We expect that the new generation of the QFT-IT test, QuantiFERON-TB Plus, could better define response to M. tuberculosis infection, by also detecting specific CD8+ T cell response through the presence of an additional M. tuberculosis antigen tube. Recent studies have reported higher M. tuberculosis-specific CD8+ T cell responses in patients with active TB disease compared to those with LTBI (42, 43), with recent M. tuberculosis exposure (44, 45) and with more severe disease (46, 47). Previously, higher M. tuberculosis-specific CD8+ T cell responses were observed in young children with TB (48), but no studies on QFT Plus performance in children have been performed to date.

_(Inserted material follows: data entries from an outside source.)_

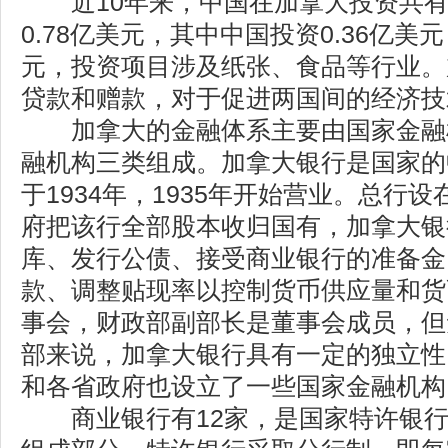
近10年来，中国在加拿大投资共有
0.78亿美元，其中中国投资0.36亿美
元，投资项目涉及纸张、食品等行业。
贷款和赠款，对于促进两国间的经济技
加拿大的金融体系主要由国家金融
融机构三类组成。加拿大银行是国家的
于1934年，1935年开始营业。总行设
府把该行全部股本收归国有，加拿大银
库、发行公债、接受商业银行的准备金
款、调整贴现率以控制货币供应量和货
事会，财政部副部长是董事会成员，但
部来说，加拿大银行具有一定的独立性
和各省政府也设立了一些国家金融机构
商业银行有12家，是国家特许银行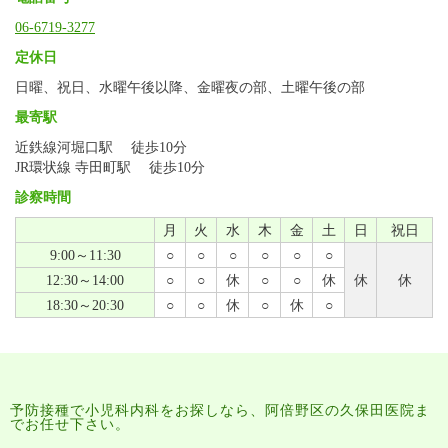
06-6719-3277
定休日
日曜、祝日、水曜午後以降、金曜夜の部、土曜午後の部
最寄駅
近鉄線河堀口駅 徒歩10分
JR環状線 寺田町駅 徒歩10分
診察時間
月
火
水
木
金
土
日
祝日
9:00～11:30
○
○
○
○
○
○
12:30～14:00
○
○
休
○
○
休
休
休
18:30～20:30
○
○
休
○
休
○
予防接種で小児科内科をお探しなら、阿倍野区の久保田医院ま
でお任せ下さい。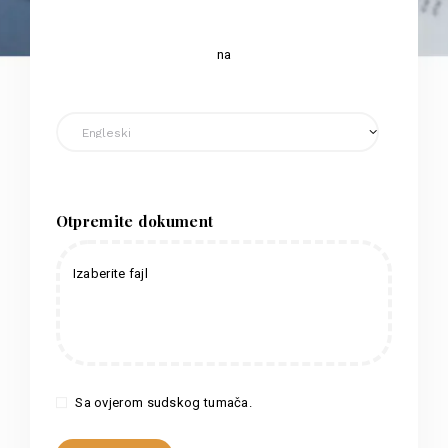
na
Otpremite dokument
Izaberite fajl
Sa ovjerom sudskog tumača.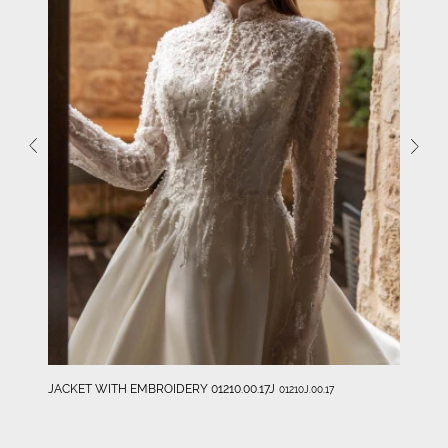
JACKET WITH EMBROIDERY 01210.00.17J
01210J.00.17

In conclusion, this study suggests that QFT-IT could be an efficient and reliable test for the management of pediatric TB in routine clinical practice, even in young children. Furthermore, the background IFN-γ level and response to QFT-IT M. tuberculosis antigens could play a potential role in the differential diagnosis of latent and active TB in children. Our observations could be transferred to the new version of the test, QFT Plus, which has recently been shown to substantially agree with QFT-IT results and has similar sensitivity in active TB (49) but lacks data in children.

ACKNOWLEDGMENTS

This study was partially supported by the contribution of the Fondazione Del Monte of Bologna and Ravenna (ID ROL FdM/2400).

We thank Paola Monari and Sonia Bonora for technical support and Jackie Leeder, B.Sc., for English language editing.